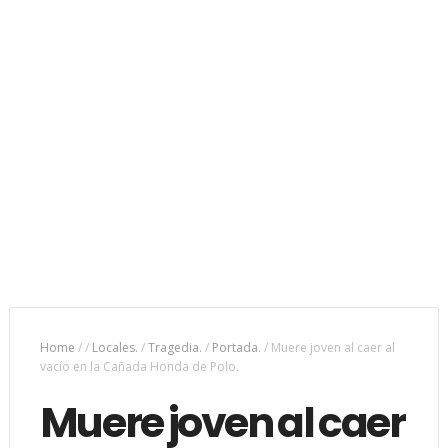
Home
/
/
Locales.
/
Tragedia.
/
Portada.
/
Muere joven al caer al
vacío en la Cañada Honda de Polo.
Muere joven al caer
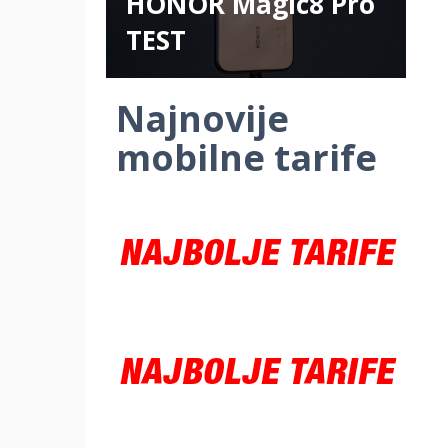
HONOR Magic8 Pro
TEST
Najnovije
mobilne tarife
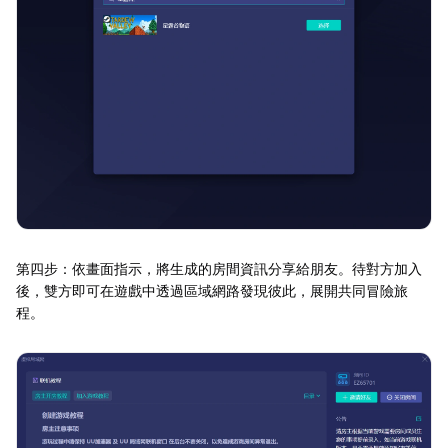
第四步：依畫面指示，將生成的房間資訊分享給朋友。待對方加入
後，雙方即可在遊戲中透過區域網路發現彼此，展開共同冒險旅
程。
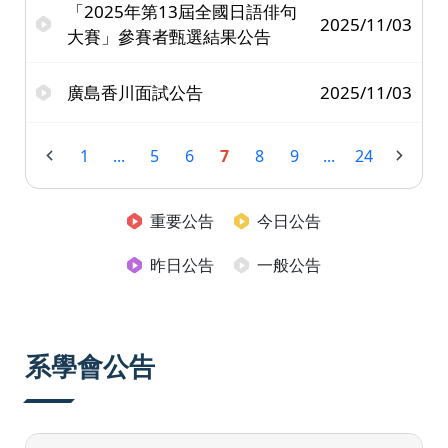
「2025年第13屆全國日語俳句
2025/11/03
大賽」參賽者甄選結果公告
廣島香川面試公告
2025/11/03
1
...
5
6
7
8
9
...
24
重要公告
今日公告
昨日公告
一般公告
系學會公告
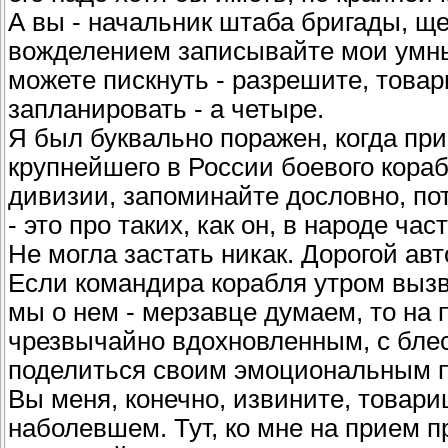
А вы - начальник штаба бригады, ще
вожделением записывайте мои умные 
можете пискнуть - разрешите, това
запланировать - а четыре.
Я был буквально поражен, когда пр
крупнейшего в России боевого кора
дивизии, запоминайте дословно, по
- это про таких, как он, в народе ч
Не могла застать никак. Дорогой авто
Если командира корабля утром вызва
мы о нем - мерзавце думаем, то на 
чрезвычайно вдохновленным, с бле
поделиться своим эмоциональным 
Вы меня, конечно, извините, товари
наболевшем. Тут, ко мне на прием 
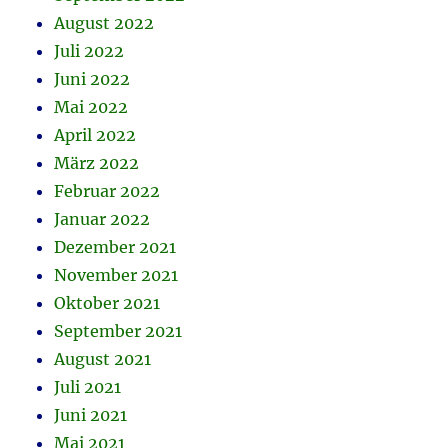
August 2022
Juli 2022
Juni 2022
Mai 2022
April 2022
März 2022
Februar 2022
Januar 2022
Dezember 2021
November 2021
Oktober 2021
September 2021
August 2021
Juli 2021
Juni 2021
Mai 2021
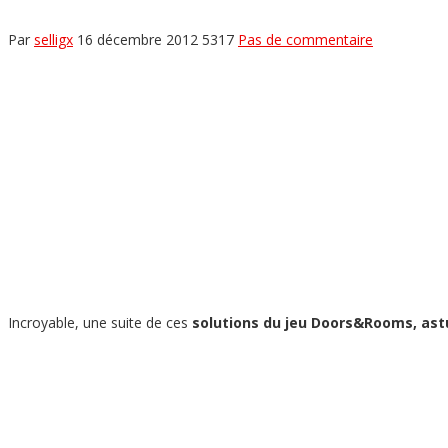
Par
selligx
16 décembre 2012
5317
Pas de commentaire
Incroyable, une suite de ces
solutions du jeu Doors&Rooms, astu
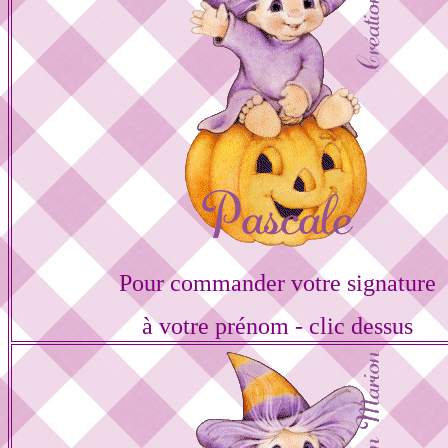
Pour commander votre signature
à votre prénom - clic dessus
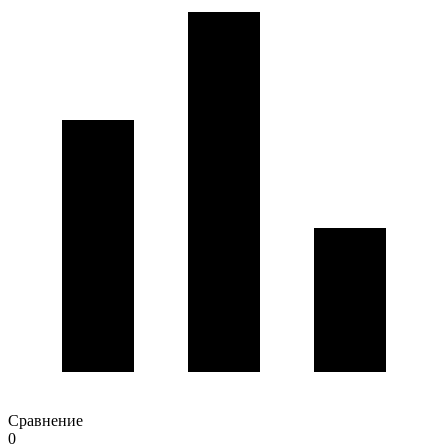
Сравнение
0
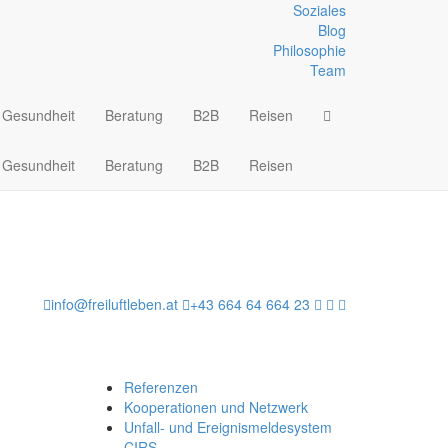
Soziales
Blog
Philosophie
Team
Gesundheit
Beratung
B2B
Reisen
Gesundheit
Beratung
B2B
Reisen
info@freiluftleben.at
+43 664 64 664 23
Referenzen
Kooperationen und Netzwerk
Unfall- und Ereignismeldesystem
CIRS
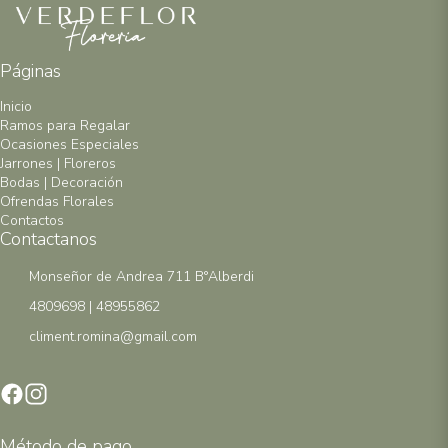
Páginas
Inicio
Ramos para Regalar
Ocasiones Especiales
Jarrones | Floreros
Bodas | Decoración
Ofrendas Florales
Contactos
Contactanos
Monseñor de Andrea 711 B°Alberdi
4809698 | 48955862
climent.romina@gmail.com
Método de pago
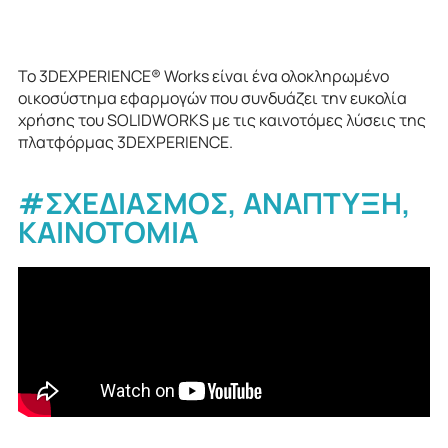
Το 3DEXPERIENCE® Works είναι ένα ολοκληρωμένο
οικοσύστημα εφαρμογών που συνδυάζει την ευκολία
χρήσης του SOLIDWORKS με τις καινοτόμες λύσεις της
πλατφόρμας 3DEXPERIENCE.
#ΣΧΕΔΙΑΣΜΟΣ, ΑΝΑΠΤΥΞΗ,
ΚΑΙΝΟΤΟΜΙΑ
§
_INSTRUCTION:_ Strip out the pictures and repeat the listing above exactly.

_RESPONSE TO THIS TASK:_
Home
/
/
Locales.
/
Tragedia.
/
Portada.
/
Muere joven al caer al
vacío en la Cañada Honda de Polo.
Muere joven al caer
HONOR Magic8 Pro
TEST
Najnovije
mobilne tarife
第四步：依畫面指示，將生成的房間資訊分享給朋友。待對方加入
後，雙方即可在遊戲中透過區域網路發現彼此，展開共同冒險旅
程。
「2025年第13屆全國日語俳句
2025/11/03
大賽」參賽者甄選結果公告
廣島香川面試公告
2025/11/03
1
...
5
6
7
8
9
...
24
重要公告
今日公告
昨日公告
一般公告
系學會公告
А вы - начальник штаба бригады, ще
вожделением записывайте мои умные 
можете пискнуть - разрешите, това
запланировать - а четыре.
Я был буквально поражен, когда пр
крупнейшего в России боевого кора
дивизии, запоминайте дословно, по
- это про таких, как он, в народе ч
Не могла застать никак. Дорогой авто
Если командира корабля утром вызва
мы о нем - мерзавце думаем, то на 
чрезвычайно вдохновленным, с бле
поделиться своим эмоциональным 
Вы меня, конечно, извините, товари
наболевшем. Тут, ко мне на прием 
August 2022
Juli 2022
Juni 2022
Mai 2022
April 2022
März 2022
Februar 2022
Januar 2022
Dezember 2021
November 2021
Oktober 2021
September 2021
August 2021
Juli 2021
Juni 2021
Mai 2021
Par
selligx
16 décembre 2012
5317
Pas de commentaire
Incroyable, une suite de ces
solutions du jeu Doors&Rooms, astu
Pour commander votre signature
à votre prénom - clic dessus
Сравнение
0
Soziales
Blog
Philosophie
Team
Gesundheit
Beratung
B2B
Reisen
Gesundheit
Beratung
B2B
Reisen
info@freiluftleben.at
+43 664 64 664 23
Referenzen
Kooperationen und Netzwerk
Unfall- und Ereignismeldesystem
CIRS
Páginas
Inicio
Ramos para Regalar
Ocasiones Especiales
Jarrones | Floreros
Bodas | Decoración
Ofrendas Florales
Contactos
Contactanos
Monseñor de Andrea 711 B°Alberdi
4809698 | 48955862
climent.romina@gmail.com
Método de pago
Το 3DEXPERIENCE® Works είναι ένα ολοκληρωμένο
οικοσύστημα εφαρμογών που συνδυάζει την ευκολία
χρήσης του SOLIDWORKS με τις καινοτόμες λύσεις της
πλατφόρμας 3DEXPERIENCE.
#ΣΧΕΔΙΑΣΜΟΣ, ΑΝΑΠΤΥΞΗ,
ΚΑΙΝΟΤΟΜΙΑ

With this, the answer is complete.